Prompt: Where does the word "PlayStation" occur in the data below? Copy each line that holds it.

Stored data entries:

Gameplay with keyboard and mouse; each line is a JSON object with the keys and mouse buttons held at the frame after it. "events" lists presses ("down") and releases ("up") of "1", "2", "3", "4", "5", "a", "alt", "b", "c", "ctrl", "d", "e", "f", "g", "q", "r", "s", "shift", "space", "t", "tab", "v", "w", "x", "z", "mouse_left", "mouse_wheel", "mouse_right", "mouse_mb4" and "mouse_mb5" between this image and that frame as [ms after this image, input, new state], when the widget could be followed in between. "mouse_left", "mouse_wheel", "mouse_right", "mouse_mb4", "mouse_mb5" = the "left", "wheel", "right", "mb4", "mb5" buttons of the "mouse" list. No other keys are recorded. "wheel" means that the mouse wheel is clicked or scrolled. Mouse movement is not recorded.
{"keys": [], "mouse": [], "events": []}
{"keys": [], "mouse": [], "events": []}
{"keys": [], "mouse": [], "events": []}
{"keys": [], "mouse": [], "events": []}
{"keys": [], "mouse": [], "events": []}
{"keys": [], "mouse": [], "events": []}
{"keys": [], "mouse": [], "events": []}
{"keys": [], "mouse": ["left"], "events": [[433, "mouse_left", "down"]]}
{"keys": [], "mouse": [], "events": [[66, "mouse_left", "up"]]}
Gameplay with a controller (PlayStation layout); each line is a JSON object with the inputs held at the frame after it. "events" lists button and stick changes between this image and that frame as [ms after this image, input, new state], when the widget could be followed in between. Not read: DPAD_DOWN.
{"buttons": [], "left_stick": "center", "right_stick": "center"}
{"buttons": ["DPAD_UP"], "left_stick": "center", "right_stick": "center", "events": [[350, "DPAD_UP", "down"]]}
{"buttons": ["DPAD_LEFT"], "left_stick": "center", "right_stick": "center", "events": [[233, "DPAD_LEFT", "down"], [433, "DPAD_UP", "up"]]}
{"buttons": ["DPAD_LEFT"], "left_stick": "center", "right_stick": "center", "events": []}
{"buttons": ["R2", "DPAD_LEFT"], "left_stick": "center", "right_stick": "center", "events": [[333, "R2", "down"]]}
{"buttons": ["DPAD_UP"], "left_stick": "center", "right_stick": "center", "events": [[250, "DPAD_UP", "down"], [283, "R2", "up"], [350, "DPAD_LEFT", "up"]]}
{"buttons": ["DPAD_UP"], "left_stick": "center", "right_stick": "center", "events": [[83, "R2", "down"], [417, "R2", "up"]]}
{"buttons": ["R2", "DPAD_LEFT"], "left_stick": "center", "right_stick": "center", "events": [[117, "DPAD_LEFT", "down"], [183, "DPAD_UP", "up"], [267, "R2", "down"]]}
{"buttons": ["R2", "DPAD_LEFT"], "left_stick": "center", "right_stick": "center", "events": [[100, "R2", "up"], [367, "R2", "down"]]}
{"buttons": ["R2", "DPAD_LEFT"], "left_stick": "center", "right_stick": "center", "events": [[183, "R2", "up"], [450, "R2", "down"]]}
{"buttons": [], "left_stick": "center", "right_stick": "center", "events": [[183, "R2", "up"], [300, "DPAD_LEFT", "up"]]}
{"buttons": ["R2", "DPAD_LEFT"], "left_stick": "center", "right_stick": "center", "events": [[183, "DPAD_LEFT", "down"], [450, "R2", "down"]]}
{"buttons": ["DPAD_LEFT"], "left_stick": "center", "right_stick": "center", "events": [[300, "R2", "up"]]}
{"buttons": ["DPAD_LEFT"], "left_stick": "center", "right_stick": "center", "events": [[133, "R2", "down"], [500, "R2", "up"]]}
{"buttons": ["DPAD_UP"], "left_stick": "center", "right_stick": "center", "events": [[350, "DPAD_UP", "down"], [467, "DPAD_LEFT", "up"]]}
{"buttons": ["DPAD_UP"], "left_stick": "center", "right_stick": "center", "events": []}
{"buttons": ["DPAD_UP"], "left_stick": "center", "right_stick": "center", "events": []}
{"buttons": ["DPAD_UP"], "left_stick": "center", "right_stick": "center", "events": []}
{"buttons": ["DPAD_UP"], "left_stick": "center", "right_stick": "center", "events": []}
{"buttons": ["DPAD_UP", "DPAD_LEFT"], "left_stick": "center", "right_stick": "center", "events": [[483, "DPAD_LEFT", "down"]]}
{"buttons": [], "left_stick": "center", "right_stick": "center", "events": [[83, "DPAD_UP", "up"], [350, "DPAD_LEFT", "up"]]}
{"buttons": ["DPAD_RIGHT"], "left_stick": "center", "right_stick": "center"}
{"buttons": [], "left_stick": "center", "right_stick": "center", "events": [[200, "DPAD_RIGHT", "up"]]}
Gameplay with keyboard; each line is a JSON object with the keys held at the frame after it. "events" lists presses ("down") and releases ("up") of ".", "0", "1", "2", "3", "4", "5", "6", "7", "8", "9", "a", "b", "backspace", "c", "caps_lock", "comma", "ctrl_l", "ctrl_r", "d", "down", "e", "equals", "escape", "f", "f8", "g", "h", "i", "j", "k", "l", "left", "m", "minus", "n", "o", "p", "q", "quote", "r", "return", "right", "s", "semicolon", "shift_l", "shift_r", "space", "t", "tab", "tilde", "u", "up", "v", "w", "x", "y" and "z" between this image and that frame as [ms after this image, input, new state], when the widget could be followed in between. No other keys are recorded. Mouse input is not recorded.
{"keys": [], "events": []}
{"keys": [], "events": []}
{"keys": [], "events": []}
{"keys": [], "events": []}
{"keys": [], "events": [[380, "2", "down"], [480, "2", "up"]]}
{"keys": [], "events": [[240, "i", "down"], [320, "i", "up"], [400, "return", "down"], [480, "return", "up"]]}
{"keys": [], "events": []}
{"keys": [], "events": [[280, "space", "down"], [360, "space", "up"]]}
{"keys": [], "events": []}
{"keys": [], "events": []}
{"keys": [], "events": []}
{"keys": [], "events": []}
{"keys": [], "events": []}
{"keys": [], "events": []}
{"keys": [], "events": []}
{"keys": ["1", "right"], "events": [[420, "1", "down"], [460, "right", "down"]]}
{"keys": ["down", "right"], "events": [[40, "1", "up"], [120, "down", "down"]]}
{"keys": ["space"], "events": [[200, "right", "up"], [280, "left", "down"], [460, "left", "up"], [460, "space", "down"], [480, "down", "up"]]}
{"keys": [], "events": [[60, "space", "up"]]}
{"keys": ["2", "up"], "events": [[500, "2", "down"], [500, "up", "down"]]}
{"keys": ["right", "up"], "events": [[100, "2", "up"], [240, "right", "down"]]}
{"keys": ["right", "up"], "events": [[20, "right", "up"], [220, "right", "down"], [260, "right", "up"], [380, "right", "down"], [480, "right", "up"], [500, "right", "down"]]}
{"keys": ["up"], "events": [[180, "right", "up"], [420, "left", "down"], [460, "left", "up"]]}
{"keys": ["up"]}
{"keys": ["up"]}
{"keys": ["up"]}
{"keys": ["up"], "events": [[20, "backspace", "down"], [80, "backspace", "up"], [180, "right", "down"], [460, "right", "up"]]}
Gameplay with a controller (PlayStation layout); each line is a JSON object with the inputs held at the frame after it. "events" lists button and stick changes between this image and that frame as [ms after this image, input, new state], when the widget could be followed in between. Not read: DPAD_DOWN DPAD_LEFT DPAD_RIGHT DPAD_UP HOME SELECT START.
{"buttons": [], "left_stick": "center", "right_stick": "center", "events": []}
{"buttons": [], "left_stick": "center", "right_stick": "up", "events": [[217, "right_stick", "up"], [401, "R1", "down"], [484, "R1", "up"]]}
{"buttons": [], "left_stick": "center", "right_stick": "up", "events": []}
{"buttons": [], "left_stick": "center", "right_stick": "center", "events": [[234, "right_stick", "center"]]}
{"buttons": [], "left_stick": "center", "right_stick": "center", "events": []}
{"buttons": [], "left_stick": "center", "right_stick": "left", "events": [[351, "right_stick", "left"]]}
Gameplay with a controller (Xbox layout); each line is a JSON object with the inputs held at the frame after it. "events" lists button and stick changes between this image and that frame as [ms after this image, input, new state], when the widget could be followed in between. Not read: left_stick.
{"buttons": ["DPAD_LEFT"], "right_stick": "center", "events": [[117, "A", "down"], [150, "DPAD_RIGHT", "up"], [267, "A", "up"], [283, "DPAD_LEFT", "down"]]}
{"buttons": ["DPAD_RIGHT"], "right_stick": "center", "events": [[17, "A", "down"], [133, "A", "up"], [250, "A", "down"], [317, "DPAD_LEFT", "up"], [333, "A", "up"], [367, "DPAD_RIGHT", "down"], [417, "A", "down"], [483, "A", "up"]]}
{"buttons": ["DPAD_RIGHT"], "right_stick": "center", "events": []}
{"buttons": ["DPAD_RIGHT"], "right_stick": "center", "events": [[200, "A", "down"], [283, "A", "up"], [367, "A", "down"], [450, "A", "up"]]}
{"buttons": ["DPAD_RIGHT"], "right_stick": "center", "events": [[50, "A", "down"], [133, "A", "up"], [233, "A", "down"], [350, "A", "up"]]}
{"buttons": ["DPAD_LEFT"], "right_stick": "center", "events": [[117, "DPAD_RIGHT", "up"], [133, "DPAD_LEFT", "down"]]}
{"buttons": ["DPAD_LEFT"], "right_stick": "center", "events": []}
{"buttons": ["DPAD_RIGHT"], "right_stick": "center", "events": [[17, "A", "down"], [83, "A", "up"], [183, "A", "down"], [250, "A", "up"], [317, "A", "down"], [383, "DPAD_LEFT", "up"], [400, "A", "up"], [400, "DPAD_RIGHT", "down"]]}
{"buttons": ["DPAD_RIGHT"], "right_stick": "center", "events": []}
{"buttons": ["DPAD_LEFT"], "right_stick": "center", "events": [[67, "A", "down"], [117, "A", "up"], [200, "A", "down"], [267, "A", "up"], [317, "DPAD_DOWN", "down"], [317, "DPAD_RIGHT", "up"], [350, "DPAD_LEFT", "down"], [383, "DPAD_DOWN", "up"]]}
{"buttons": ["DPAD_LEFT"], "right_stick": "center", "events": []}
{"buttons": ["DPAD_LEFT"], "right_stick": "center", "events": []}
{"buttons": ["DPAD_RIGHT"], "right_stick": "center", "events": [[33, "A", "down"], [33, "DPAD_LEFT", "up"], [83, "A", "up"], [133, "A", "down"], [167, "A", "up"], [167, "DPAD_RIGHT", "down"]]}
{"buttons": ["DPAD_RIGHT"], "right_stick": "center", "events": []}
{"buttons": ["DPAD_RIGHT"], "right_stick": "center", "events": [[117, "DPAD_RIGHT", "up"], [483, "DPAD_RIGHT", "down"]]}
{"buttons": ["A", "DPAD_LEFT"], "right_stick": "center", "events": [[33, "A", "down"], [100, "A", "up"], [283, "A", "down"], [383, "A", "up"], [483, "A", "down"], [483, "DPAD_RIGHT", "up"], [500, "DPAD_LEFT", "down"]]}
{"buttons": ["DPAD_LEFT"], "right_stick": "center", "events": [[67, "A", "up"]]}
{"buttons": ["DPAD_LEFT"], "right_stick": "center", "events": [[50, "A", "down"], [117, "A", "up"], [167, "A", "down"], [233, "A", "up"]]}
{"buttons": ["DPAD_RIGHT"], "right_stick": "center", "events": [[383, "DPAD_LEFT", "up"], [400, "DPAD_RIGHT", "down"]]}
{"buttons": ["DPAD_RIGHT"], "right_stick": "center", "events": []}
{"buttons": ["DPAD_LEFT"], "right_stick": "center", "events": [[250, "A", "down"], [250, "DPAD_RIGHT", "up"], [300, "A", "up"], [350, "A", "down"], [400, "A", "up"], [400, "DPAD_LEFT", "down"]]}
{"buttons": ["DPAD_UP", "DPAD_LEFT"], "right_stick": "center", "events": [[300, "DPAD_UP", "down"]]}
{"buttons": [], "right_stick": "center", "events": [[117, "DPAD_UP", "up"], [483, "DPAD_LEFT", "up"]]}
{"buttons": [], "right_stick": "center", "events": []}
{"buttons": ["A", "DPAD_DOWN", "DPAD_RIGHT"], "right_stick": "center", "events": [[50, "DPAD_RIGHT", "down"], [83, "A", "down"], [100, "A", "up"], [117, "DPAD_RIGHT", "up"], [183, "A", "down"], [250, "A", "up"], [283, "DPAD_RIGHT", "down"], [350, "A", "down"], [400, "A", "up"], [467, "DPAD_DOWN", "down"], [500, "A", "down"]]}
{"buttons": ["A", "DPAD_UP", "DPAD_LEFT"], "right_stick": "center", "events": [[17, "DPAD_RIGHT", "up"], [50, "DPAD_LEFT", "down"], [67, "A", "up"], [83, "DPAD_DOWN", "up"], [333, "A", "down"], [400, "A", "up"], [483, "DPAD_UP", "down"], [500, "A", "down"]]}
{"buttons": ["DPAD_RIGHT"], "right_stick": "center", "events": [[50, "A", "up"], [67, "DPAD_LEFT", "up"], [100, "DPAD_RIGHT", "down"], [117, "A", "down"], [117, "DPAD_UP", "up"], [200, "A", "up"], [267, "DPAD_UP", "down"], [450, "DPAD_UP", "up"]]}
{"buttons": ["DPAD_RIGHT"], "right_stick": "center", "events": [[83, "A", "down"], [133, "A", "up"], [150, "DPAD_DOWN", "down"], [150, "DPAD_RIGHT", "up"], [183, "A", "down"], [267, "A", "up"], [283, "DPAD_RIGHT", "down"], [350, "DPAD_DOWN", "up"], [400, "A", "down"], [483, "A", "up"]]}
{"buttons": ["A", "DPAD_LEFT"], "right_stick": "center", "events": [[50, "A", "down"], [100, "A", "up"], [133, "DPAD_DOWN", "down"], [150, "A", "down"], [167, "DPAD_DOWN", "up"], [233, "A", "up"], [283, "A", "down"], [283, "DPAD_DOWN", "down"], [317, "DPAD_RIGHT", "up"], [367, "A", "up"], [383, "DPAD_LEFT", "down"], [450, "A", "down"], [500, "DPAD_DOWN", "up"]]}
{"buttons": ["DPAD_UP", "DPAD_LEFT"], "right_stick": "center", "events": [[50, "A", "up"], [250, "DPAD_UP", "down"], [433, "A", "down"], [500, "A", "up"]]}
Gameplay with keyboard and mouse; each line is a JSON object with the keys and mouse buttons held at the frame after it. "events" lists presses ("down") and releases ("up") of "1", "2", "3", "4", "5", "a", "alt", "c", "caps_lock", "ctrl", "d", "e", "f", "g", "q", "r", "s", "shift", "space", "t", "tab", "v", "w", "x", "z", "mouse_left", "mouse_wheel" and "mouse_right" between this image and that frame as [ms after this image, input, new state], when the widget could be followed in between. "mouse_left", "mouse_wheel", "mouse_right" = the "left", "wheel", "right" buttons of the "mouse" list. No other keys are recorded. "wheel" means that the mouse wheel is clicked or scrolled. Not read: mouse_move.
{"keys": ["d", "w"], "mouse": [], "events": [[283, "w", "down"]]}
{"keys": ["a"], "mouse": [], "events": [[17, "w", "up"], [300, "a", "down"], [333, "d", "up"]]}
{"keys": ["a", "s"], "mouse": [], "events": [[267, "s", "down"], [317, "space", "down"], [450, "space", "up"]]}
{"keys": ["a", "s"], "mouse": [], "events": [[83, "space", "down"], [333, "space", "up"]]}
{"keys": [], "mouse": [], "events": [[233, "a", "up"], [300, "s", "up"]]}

Output below:
Gameplay with a controller (PlayStation layout); each line is a JSON object with the inputs held at the frame after it. "events" lists button and stick changes between this image and that frame as [ms after this image, input, new state], when the widget could be followed in between. Not read: DPAD_DOWN.
Gameplay with a controller (PlayStation layout); each line is a JSON object with the inputs held at the frame after it. "events" lists button and stick changes between this image and that frame as [ms after this image, input, new state], when the widget could be followed in between. Not read: DPAD_DOWN DPAD_LEFT DPAD_RIGHT DPAD_UP HOME SELECT START.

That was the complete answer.